__Task details__
Please carry on the passage below about U.S. Cellular's spectrum sale to T-Mobile US, picking up after its final sentence.

++++ Selected text

U.S. Cellular continued to rationalize its spectrum position, announcing today plans to sell 10 megahertz of spectrum in the 1.7/2.1 GHz band to T-Mobile US for $308 million. The licenses cover 32 million potential customers in 29 markets in the Mississippi Valley region, including a number of larger markets like St. Louis, Nashville, Kansas City, Memphis, Little Rock and New Orleans.

T-Mobile US said the spectrum would be used to bolster its LTE network rollout, which is set to reach 200 million potential customers by the end of this year. That network is reliant on the 1.7/2.1 GHz band, also known as the advanced wireless services band, following the carrier’s realignment of its network resources. The carrier also bolstered its holdings in that band with its acquisition earlier this year of MetroPCS, which T-Mobile US said would allow the carrier to throw up to 40 megahertz of spectrum at its LTE deployment in certain markets, as well as a handful of other deals involving the AWS band.

++++++++
++++ Supplied entries

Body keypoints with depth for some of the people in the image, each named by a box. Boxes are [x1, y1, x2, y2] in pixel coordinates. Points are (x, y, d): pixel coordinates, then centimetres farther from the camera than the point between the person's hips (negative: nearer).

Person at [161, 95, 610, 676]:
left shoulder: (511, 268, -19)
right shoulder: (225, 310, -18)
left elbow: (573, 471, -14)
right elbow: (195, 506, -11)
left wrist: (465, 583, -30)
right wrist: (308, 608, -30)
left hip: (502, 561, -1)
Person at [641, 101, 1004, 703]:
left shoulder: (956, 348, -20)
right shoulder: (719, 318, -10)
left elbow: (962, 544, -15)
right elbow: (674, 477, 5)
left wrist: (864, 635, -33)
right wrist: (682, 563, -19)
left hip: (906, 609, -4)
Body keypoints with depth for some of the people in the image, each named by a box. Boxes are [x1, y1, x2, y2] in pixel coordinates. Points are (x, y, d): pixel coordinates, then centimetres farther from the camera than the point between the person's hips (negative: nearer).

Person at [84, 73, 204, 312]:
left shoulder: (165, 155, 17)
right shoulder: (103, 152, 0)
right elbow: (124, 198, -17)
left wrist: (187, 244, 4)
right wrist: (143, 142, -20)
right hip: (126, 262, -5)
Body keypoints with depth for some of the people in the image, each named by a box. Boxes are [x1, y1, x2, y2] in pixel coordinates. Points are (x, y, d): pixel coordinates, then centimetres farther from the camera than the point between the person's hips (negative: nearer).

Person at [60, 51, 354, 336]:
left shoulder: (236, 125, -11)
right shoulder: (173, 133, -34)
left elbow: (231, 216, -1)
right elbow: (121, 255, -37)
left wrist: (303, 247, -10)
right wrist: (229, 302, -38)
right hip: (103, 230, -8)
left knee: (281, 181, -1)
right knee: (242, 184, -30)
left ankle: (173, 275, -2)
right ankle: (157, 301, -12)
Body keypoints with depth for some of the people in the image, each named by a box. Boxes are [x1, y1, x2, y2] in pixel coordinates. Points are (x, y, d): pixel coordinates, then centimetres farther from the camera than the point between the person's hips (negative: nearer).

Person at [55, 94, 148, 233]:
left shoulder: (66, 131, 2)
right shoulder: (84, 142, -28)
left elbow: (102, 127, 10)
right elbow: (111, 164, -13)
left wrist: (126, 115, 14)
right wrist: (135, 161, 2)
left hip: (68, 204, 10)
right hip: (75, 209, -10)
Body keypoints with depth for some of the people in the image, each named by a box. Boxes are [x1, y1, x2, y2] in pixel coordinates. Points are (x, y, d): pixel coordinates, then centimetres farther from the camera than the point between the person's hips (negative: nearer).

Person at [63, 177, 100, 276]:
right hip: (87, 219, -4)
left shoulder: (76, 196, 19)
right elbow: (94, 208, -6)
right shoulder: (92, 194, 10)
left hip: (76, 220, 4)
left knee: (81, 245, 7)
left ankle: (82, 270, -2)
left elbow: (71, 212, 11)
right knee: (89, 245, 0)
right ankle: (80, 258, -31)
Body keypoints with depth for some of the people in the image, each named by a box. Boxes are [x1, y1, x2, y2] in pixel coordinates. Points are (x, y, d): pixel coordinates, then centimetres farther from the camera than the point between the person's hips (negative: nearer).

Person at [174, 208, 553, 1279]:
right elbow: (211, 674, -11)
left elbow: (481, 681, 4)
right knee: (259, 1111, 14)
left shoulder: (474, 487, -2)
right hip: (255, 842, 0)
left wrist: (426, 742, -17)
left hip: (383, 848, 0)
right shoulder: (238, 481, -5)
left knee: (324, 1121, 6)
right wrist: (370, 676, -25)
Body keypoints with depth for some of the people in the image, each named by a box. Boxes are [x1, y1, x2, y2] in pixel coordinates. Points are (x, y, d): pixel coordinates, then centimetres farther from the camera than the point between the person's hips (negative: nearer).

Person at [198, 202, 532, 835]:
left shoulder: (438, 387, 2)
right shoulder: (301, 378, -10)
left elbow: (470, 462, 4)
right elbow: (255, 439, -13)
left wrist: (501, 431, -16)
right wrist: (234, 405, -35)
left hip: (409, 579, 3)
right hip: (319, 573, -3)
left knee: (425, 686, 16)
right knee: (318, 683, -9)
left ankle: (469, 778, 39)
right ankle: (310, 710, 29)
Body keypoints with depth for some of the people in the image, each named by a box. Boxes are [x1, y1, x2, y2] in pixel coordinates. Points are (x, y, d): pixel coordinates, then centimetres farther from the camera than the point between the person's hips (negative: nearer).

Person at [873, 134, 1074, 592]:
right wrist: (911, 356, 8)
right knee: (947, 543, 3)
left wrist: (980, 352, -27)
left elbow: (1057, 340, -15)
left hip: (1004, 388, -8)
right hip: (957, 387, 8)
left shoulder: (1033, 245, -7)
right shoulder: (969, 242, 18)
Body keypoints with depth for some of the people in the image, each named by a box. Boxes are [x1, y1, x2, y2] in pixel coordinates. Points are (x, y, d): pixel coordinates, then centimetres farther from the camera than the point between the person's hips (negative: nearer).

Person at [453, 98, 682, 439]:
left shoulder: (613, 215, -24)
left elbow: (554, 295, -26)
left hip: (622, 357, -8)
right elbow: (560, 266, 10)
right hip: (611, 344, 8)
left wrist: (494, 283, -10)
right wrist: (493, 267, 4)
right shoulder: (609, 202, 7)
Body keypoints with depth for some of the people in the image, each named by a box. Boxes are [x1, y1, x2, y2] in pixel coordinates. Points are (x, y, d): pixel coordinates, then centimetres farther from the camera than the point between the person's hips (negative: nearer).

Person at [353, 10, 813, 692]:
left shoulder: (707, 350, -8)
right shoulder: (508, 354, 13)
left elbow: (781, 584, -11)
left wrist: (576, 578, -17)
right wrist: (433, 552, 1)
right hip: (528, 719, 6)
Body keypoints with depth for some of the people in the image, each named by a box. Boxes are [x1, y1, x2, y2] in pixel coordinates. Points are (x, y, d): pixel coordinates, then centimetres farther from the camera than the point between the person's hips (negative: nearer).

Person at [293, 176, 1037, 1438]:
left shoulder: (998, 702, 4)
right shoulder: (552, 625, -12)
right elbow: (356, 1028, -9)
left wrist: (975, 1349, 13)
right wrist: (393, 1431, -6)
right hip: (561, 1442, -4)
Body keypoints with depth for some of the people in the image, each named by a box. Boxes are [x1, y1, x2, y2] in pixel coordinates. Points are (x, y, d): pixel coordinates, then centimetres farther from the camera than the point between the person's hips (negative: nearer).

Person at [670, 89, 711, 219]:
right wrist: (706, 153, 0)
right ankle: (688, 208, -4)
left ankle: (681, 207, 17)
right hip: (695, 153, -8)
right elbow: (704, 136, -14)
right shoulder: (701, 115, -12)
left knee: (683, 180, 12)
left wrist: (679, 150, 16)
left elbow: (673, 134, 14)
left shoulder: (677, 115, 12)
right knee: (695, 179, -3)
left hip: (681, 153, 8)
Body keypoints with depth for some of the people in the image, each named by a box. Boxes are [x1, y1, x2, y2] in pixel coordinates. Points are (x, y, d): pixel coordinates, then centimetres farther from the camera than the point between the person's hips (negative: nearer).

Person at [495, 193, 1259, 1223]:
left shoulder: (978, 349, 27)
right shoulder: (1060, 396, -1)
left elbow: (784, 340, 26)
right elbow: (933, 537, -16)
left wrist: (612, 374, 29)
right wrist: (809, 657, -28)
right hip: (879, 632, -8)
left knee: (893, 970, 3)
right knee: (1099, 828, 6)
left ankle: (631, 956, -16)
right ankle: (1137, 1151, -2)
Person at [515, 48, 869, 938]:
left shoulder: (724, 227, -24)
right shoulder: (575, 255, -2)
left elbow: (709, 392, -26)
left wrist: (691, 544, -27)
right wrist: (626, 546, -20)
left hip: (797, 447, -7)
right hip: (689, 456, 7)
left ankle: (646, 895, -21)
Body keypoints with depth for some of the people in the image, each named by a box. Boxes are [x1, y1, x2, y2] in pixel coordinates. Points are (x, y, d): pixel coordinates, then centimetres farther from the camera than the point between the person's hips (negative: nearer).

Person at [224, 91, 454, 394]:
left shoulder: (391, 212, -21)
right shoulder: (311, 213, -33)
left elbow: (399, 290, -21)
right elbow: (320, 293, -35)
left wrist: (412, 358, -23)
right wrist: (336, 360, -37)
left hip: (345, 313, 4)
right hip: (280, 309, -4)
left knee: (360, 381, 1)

++++++++

__Answer space__
For U.S. Cellular, which replaced its CEO last weekend, the move follows the sale last year of 1.9 GHz spectrum licenses covering a number of Midwest markets to Sprint Nextel for $480 million. That deal included spectrum assets, networks assets and approximately 585,000 customers, and involved St. Louis and U.S. Cellular’s home market of Chicago.

At the time, then CEO Mary Dillon noted the deal would allow the carrier to focus its efforts on less competitive rural markets.

“In the dynamic wireless marketplace, we have a clear strategy to accelerate profitable growth and increase return on investment over the long term, and we are taking decisive steps to achieve it,” said Dillon. “Exiting these markets enables us to play to our strengths in markets where we have higher penetration and where we can effectively sharpen our proven strategy to differentiate the U.S. Cellular customer experience from other wireless carriers.”